Pick up the forum thread about finding a driver for a tuner card where it stops, and continue it.

Excerpted passage ->
•••••

That very much depends on what it is, how well it is documented, who made the actual chip set, how readily available it is, and many other factors. The main thing to keep in mind while seeking some kind of driver for it is that the only entities with any direct interest in providing you one are the companies which made it and sold it to the retailer, if any, and they already got what they want from you.

----------

## pappy_mcfae

general,

I have no idea what you're talking about. The driver comes back as an AC97 knockoff, specifically using the snd-intel8x0 driver. That driver has been around for years, as has the AC97. Try it. I have two machines running AC97 sound devices successfully.

Blessed be!

Pappy

----------

## general

 *pappy_mcfae wrote:*   

> general,
> 
> I have no idea what you're talking about. The driver comes back as an AC97 knockoff, specifically using the snd-intel8x0 driver. That driver has been around for years, as has the AC97. Try it. I have two machines running AC97 sound devices successfully.
> 
> Blessed be!
> ...

 

why would I use a sound card driver on a tuner card?

----------

## Leon_UK

 *pappy_mcfae wrote:*   

> general,
> 
> I have no idea what you're talking about. The driver comes back as an AC97 knockoff, specifically using the snd-intel8x0 driver. That driver has been around for years, as has the AC97. Try it. I have two machines running AC97 sound devices successfully.
> 
> Blessed be!
> ...

•••••

Available data ->
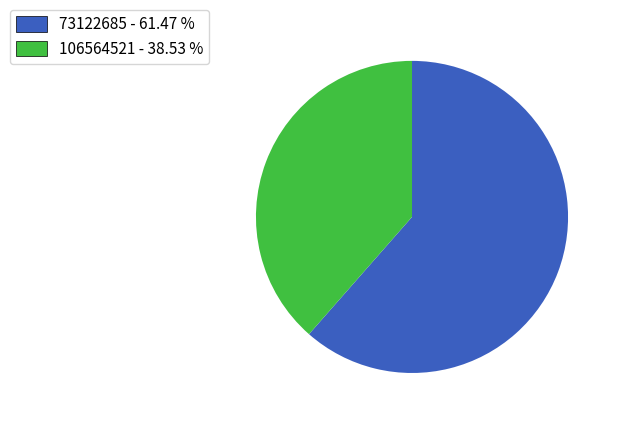

Is it true that 73122685 is 54% of the pie?

False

•••••

Response area ->
yea I'm not sure about that either I ran it on that site you posted and it came back saying 'no information'

----------

## pappy_mcfae

At last, we come to the meat of the issue. You really need to work on specificity. There is a driver for that device: cx8800. Once again that driver has been in the kernel since (at least) 2.6.25. You will find that under Multimedia devices-->Video capture adapters-->Conexant 2388x (bt878 successor) support (VIDEO_CX88).

Blessed be!

Pappy

----------

## general

 *pappy_mcfae wrote:*   

> At last, we come to the meat of the issue. You really need to work on specificity. There is a driver for that device: cx8800. Once again that driver has been in the kernel since (at least) 2.6.25. You will find that under Multimedia devices-->Video capture adapters-->Conexant 2388x (bt878 successor) support (VIDEO_CX88).
> 
> Blessed be!
> 
> Pappy

 

 *general wrote:*   

> um who do I see about completely unsupported hardware(submitting information about it maybe)?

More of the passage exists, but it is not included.